Who is the Colorado Criminal Justice Reform Coalition?

Our mission is to reverse the trend of mass incarceration in Colorado. We are a coalition of nearly 7,000 individual members and over 100 faith and community organizations who have united to stop perpetual prison expansion in Colorado through policy and sentence reform.

Our chief areas of interest include drug policy reform, women in prison, racial injustice, the impact of incarceration on children and families, the problems associated with re-entry and stopping the practice of using private prisons in our state.
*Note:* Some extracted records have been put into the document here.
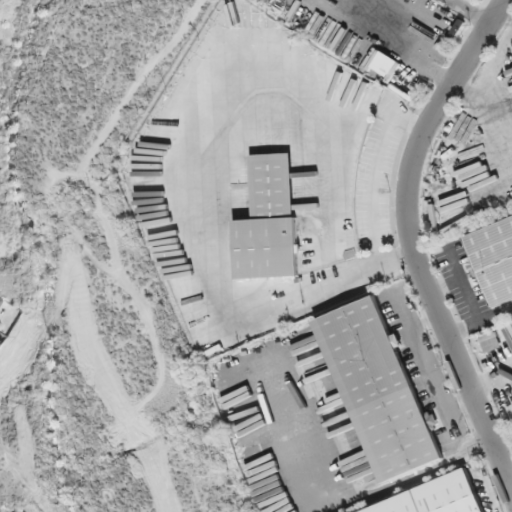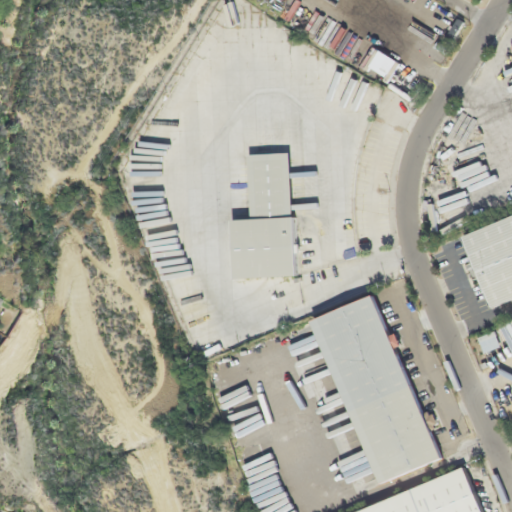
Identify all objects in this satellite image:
building: (446, 217)
building: (268, 221)
building: (269, 221)
road: (411, 241)
building: (493, 259)
building: (490, 342)
building: (378, 389)
building: (378, 389)
building: (436, 497)
building: (436, 498)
If you would like to be involved please go to our website and become a member.

Wednesday, March 21, 2012

Reduced Crime Means Less Need For State Prisons

Pueblo Chieftain
By TRACY HARMON | tharmon@chieftain.com | Posted: Wednesday, March 21, 2012 12:00 am
CANON CITY — State officials shared the good news and bad news Tuesday as they talked about why they've decided to close the state's newest prison in February.
The good news: Crime is decreasing, inmate numbers are decreasing and the number of inmates who get out and then come back for parole violations is decreasing.
The bad news: The $162 million prison, dubbed Colorado State Penitentiary II, won't even be paid for until 2021 and it can't replace older prisons because it doesn't have the basic necessities like program and recreational space.
Luckily, jobs won't be lost. The DOC already has 60 vacancies in the remaining Canon City area prisons so by February, there will be enough jobs to transfer the 213 employees to new positions.
Nick Montanez was among about 32 DOC employees to attend a town hall meeting Tuesday evening at the Corrections Training Academy in Canon City. He accused corrections executives of using "smoke and mirrors and sleight of hand — where is the cost savings coming in?"
"We are trying to do this in a way that is responsible with the economic health of Fremont County in mind. Instead of new hires, we will hold vacancies open until we move staff out of CSPII," said Colorado Department of Corrections Executive Director Tom Clements.
"The shrinking offender population has really created an opportunity to close the prison," Clements said. "There have been significant declines beginning in 2009."
Just in the last eight months, the inmate population has dropped by 1,048 prisoners and CSPII, or Centennial South as it has been referred to, houses just 316 inmates. The trend is expected to continue and there will be an estimated 905 fewer male inmates in the next 16 months, Clements explained.
A declining crime rate, coupled with fewer paroled inmates returning to prison is credited for the declining prison population.
"This is great news for all of us. In addition, there has been a decrease in prison commitments from the court system," Clements said.
Another plus is that inmates are getting out and staying out.
"We are doing a much better job of working with inmates when we release them," said Roxane White, chief of staff for Gov. John Hickenlooper. "Unfortunately we have to close a prison."
Clements said he is confident the DOC can relocate the highest-security inmates. He said the state will still have 1,284 administrative segregation beds and 1,094 ad seg inmates.
"A big part of our mission is to prepare them to be productive members of society. A total of 97 percent will get released," Clements said.

1 comment:

Anonymous said...

Really. Why close a state prison when there are private prisons in this state that could be closed instead?